Instructions to follow |
Only the count is expected: the number of lines below that contain "CROSS".

Input data |

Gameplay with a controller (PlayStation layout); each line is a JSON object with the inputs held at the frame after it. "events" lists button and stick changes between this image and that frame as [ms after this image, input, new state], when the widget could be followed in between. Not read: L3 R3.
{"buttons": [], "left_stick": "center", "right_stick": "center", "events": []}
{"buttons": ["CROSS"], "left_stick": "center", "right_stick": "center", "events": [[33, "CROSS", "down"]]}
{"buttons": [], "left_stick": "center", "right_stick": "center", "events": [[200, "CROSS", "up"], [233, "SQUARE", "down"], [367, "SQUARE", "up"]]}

Response to the task |
2